Sim. Vim com um mandato para criar o centro. Foi começar do zero. Hoje tenho um carinho muito especial e o centro já tem o seu lugar na sociedade cabo-verdiana. Tudo se deveu a Marilene Pereira, casada com um jornalista cabo-verdiano, que tem feito um trabalho extraordinário na divulgação das culturas dos dois países.
Voltando às relações comerciais...
Voltando à questão económica. Esse mercado simples, de "sacoleiras" (nome dado no Brasil às "rabidantes"), foi uma semente muito fértil que gerou um aumento exponencial do comércio.
Em 2003, nós exportávamos cerca de oito milhões de dólares e hoje, em 2009, já chegámos aos 40 milhões de dólares. Multiplicou-se o comércio, diversificou-se. Isso demonstra a criatividade e a capacidade empresarial do cabo-verdiano, o tal empreendedorismo defendido pelo primeiro-ministro (José Maria Neves).
E a nível da cooperação?
Não temos um único ponto de atrito. A cooperação é exemplar, com projectos em muitas áreas. A formação profissional - criámos o Centro de Formação Profissional da Cidade da Praia - é outro dos pontos altos da nossa cooperação.
Já formámos mais de 200 carpinteiros, canalizadores, pedreiros, pessoas que trabalham na construção civil. Foi na altura do «boom» na imobiliária e todos saíram empregados. Na Educação, temos cerca de 1000 cabo-verdianos a estudar em universidades brasileiras. Isso tem retorno a médio e longo prazo para Cabo Verde.

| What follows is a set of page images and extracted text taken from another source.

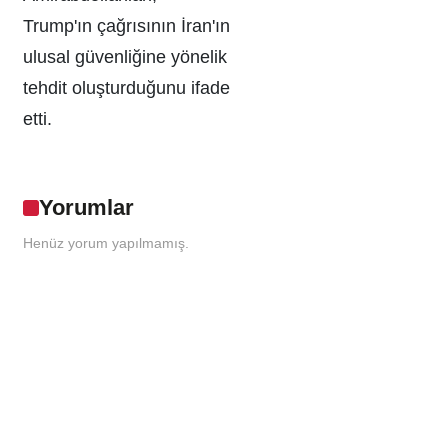
Trump'ın çağrısının İran'ın
ulusal güvenliğine yönelik
tehdit oluşturduğunu ifade
etti.
Yorumlar
Henüz yorum yapılmamış.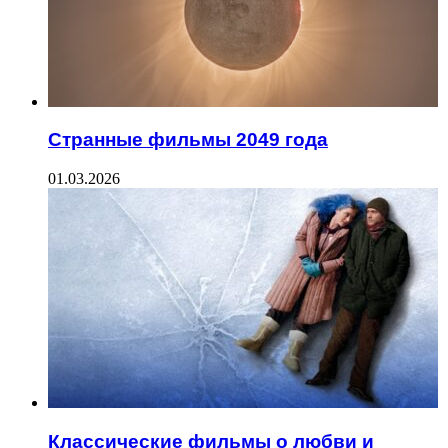
Странные фильмы 2049 года
01.03.2026
Классические фильмы о любви и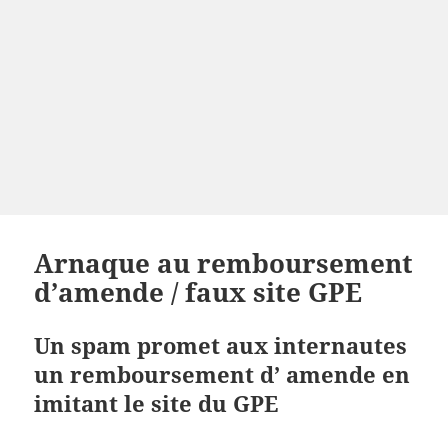
Arnaque au remboursement
d’amende / faux site GPE
Un spam promet aux internautes
un remboursement d’ amende en
imitant le site du GPE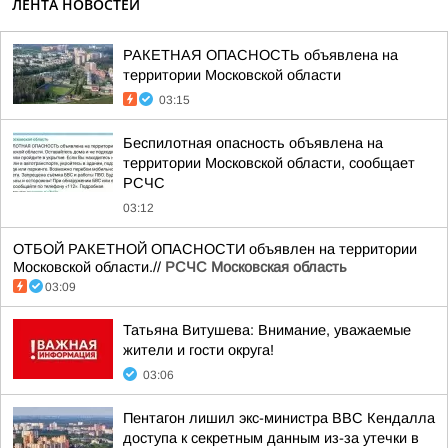
ЛЕНТА НОВОСТЕЙ
РАКЕТНАЯ ОПАСНОСТЬ объявлена на
территории Московской области
03:15
Беспилотная опасность объявлена на
территории Московской области, сообщает
РСЧС
03:12
ОТБОЙ РАКЕТНОЙ ОПАСНОСТИ объявлен на территории
Московской области.//
РСЧС Московская область
03:09
Татьяна Витушева: Внимание, уважаемые
жители и гости округа!
03:06
Пентагон лишил экс-министра ВВС Кендалла
доступа к секретным данным из-за утечки в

Falou à pouco das exportações brasileiras para Cabo Verde. E o inverso?
A importação de produtos cabo-verdianos é, de facto, um ponto fraco. Não chega a 30 mil dólares. Há um mineral que é exportado para o Brasil, mas em pequenas quantidades - musgos, líquens, coisas para decoração e quartzo. É muito limitada a pauta de importação de produtos cabo-verdianos para o Brasil.
E há potencial?
Há muito potencial, sobretudo através de parcerias. O mercado aberto pelas grandes cadeias de hotéis, das ilhas turísticas, toda essa parte alimentar é muito importante. Fazer criação em cativeiro, através da importação do modelo brasileiro. Até na pesca. Cabo Verde tem bom peixe com tecnologia de baixo custo.

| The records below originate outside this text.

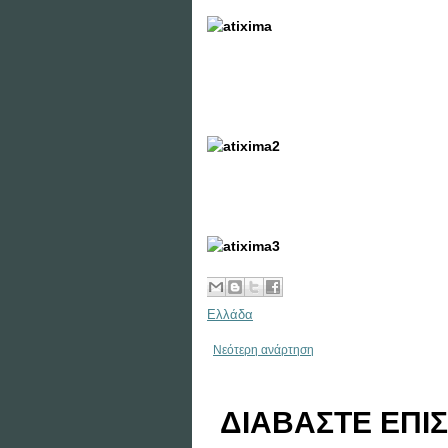
Ελλάδα
Νεότερη ανάρτηση
ΔΙΑΒΑΣΤΕ ΕΠΙΣ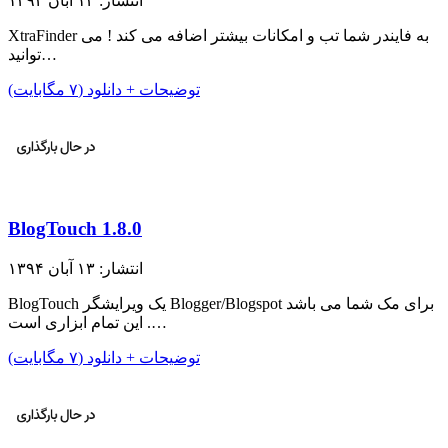
انتشار: ۱۳ آبان ۱۳۹۴
XtraFinder به فایندر شما تب و امکانات بیشتر اضافه می کند ! می
توانید…
توضیحات + دانلود (۷ مگابایت)
BlogTouch 1.8.0
انتشار: ۱۳ آبان ۱۳۹۴
BlogTouch یک ویرایشگر Blogger/Blogspot برای مک شما می باشد
. این تمام ابزاری است…
توضیحات + دانلود (۷ مگابایت)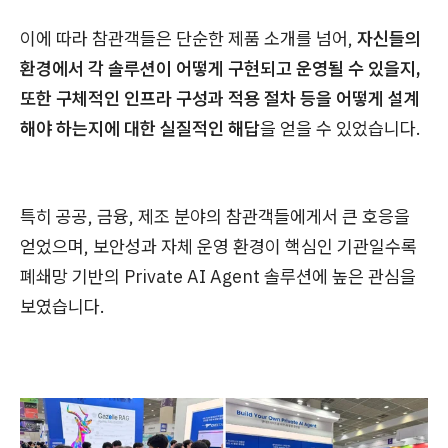
이에 따라 참관객들은 단순한 제품 소개를 넘어,
자신들의
환경에서 각 솔루션이 어떻게 구현되고 운영될 수 있을지,
또한 구체적인 인프라 구성과 적용 절차 등을 어떻게 설계
해야 하는지에 대한 실질적인 해답
을 얻을 수 있었습니다.
특히 공공, 금융, 제조 분야의 참관객들에게서 큰 호응을
얻었으며, 보안성과 자체 운영 환경이 핵심인 기관일수록
폐쇄망 기반의 Private AI Agent 솔루션에 높은 관심을
보였습니다.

E em relação às novas tecnologias?
Cabo Verde está a abrir às novas tecnologias. A grande vocação de Cabo Verde é para a área de serviços de alta tecnologia da informação. É indispensável uma revolução tecnológica.
Que está em curso?
Exactamente. Cabo Verde é exemplar com a Casa do Cidadão. Muitas empresas brasileiras aproximaram-se de Cabo Verde graças às novas tecnologias. Há muito investimento brasileiro nessa área. Exportou-se a ideia de "incubadora de empresas" e isso tem tido muito sucesso. Cabo Verde tem um povo cosmopolita e conhece bem o estrangeiro. Todos têm um familiar no estrangeiro. Há muita criatividade. Há todo o potencial para que o país se torne um pólo de desenvolvimento de "software", que só exige criatividade, pensamento e, claro, a técnica para manejar. O que há muito em Cabo Verde.

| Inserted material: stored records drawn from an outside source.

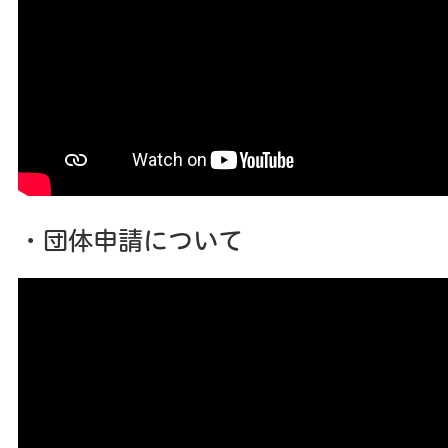
・団体申請について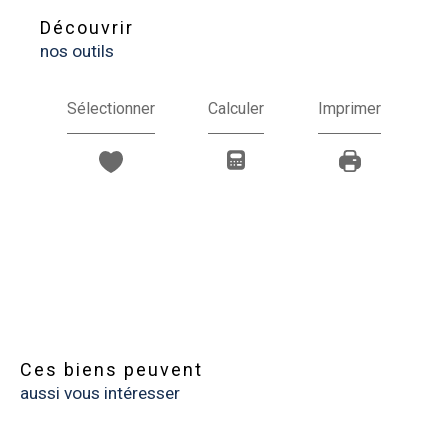
découvrir
nos outils
Sélectionner
Calculer
Imprimer
Ces biens peuvent
aussi vous intéresser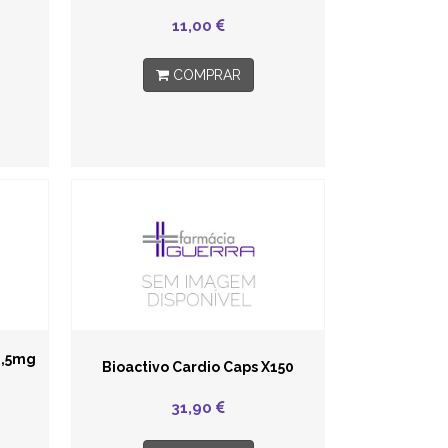
11,00
COMPRAR
2,5mg
Bioactivo Cardio Caps X150
31,90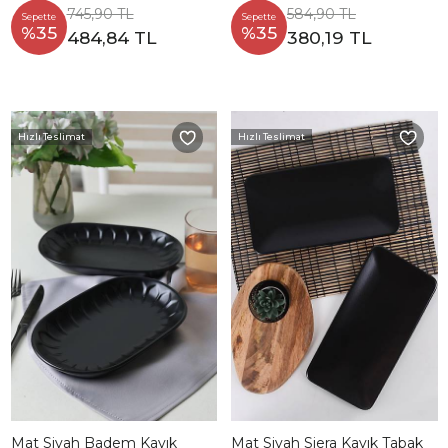
745,90 TL
584,90 TL
Sepette
Sepette
%35
%35
484,84 TL
380,19 TL
Hızlı Teslimat
Hızlı Teslimat
Mat Siyah Badem Kayık
Mat Siyah Siera Kayık Tabak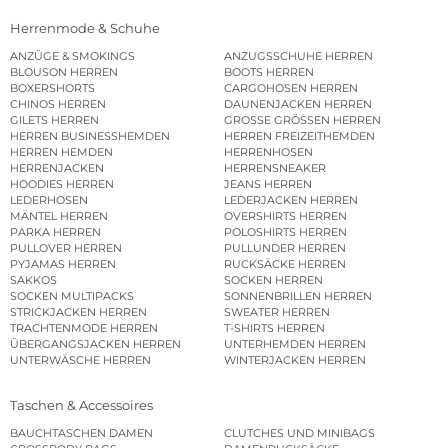
Herrenmode & Schuhe
ANZÜGE & SMOKINGS
ANZUGSSCHUHE HERREN
BLOUSON HERREN
BOOTS HERREN
BOXERSHORTS
CARGOHOSEN HERREN
CHINOS HERREN
DAUNENJACKEN HERREN
GILETS HERREN
GROSSE GRÖSSEN HERREN
HERREN BUSINESSHEMDEN
HERREN FREIZEITHEMDEN
HERREN HEMDEN
HERRENHOSEN
HERRENJACKEN
HERRENSNEAKER
HOODIES HERREN
JEANS HERREN
LEDERHOSEN
LEDERJACKEN HERREN
MÄNTEL HERREN
OVERSHIRTS HERREN
PARKA HERREN
POLOSHIRTS HERREN
PULLOVER HERREN
PULLUNDER HERREN
PYJAMAS HERREN
RUCKSÄCKE HERREN
SAKKOS
SOCKEN HERREN
SOCKEN MULTIPACKS
SONNENBRILLEN HERREN
STRICKJACKEN HERREN
SWEATER HERREN
TRACHTENMODE HERREN
T-SHIRTS HERREN
ÜBERGANGSJACKEN HERREN
UNTERHEMDEN HERREN
UNTERWÄSCHE HERREN
WINTERJACKEN HERREN
Taschen & Accessoires
BAUCHTASCHEN DAMEN
CLUTCHES UND MINIBAGS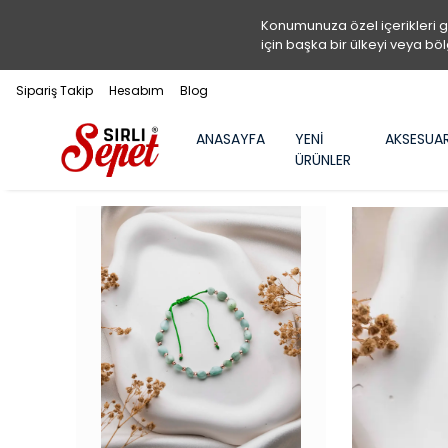
Konumunuza özel içerikleri 
için başka bir ülkeyi veya böl
Sipariş Takip
Hesabım
Blog
ANASAYFA
YENİ
AKSESUA
ÜRÜNLER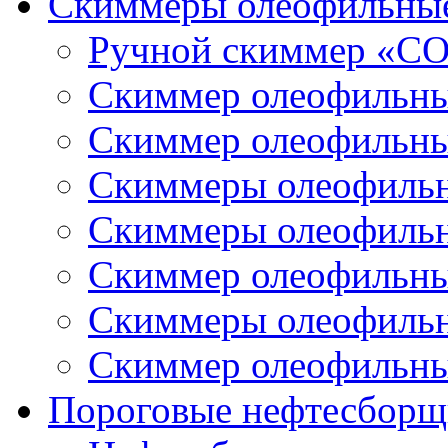
Скиммеры олеофильны
Ручной скиммер «С
Скиммер олеофильн
Скиммер олеофильн
Скиммеры олеофиль
Скиммеры олеофиль
Скиммер олеофильн
Скиммеры олеофиль
Скиммер олеофильн
Пороговые нефтесборщ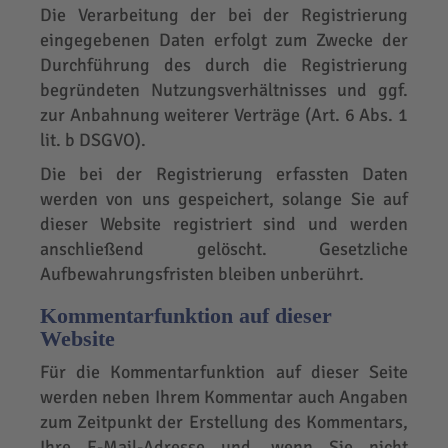
Die Verarbeitung der bei der Registrierung
eingegebenen Daten erfolgt zum Zwecke der
Durchführung des durch die Registrierung
begründeten Nutzungsverhältnisses und ggf.
zur Anbahnung weiterer Verträge (Art. 6 Abs. 1
lit. b DSGVO).
Die bei der Registrierung erfassten Daten
werden von uns gespeichert, solange Sie auf
dieser Website registriert sind und werden
anschließend gelöscht. Gesetzliche
Aufbewahrungsfristen bleiben unberührt.
Kommentarfunktion auf dieser
Website
Für die Kommentarfunktion auf dieser Seite
werden neben Ihrem Kommentar auch Angaben
zum Zeitpunkt der Erstellung des Kommentars,
Ihre E-Mail-Adresse und, wenn Sie nicht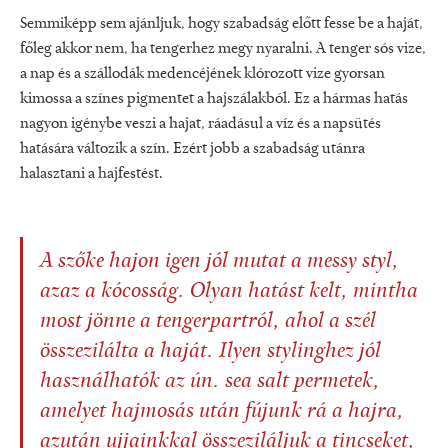
Semmiképp sem ajánljuk, hogy szabadság előtt fesse be a haját,
főleg akkor nem, ha tengerhez megy nyaralni. A tenger sós vize,
a nap és a szállodák medencéjének klórozott vize gyorsan
kimossa a színes pigmentet a hajszálakból. Ez a hármas hatás
nagyon igénybe veszi a hajat, ráadásul a víz és a napsütés
hatására változik a szín. Ezért jobb a szabadság utánra
halasztani a hajfestést.
A szőke hajon igen jól mutat a messy styl,
azaz a kócosság. Olyan hatást kelt, mintha
most jönne a tengerpartról, ahol a szél
összezilálta a haját. Ilyen stylinghez jól
használhatók az ún. sea salt permetek,
amelyet hajmosás után fújunk rá a hajra,
azután ujjainkkal összeziláljuk a tincseket,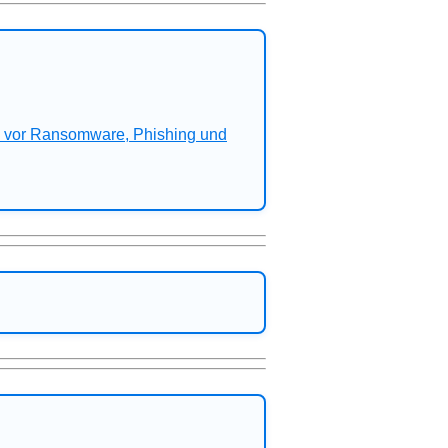
n vor Ransomware, Phishing und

Até que ponto o aumento de transportes aéreos e marítimos pode desenvolver as relações comerciais?
Isso é o grande ponto de estrangulamento grave. O transporte aéreo está a funcionar brilhantemente, mas só se trata de pessoas. Mas não há transporte de mercadorias. É fundamental que se crie uma linha marítima estável.
Como vê o desenvolvimento macroeconómico de Cabo Verde?
Cabo Verde conseguiu passar brilhantemente o momento mais grave da crise. O governo actuou imediatamente, com a redução de impostos, etc. Foram medidas tomadas no momento certo e renderam frutos. O pior já passou.
Acho que Cabo Verde chegou a um ponto desenvolvimento que já não tem retrocesso.
LUSA-Por José Sousa Dias, da Agência Lusa (texto), e Pedro Moita (foto)/OJE
 Casa do Cidadãos e a incubadora de empresas são exemplares dessa revolução tecnológica, diz a embaixadora do Brasil.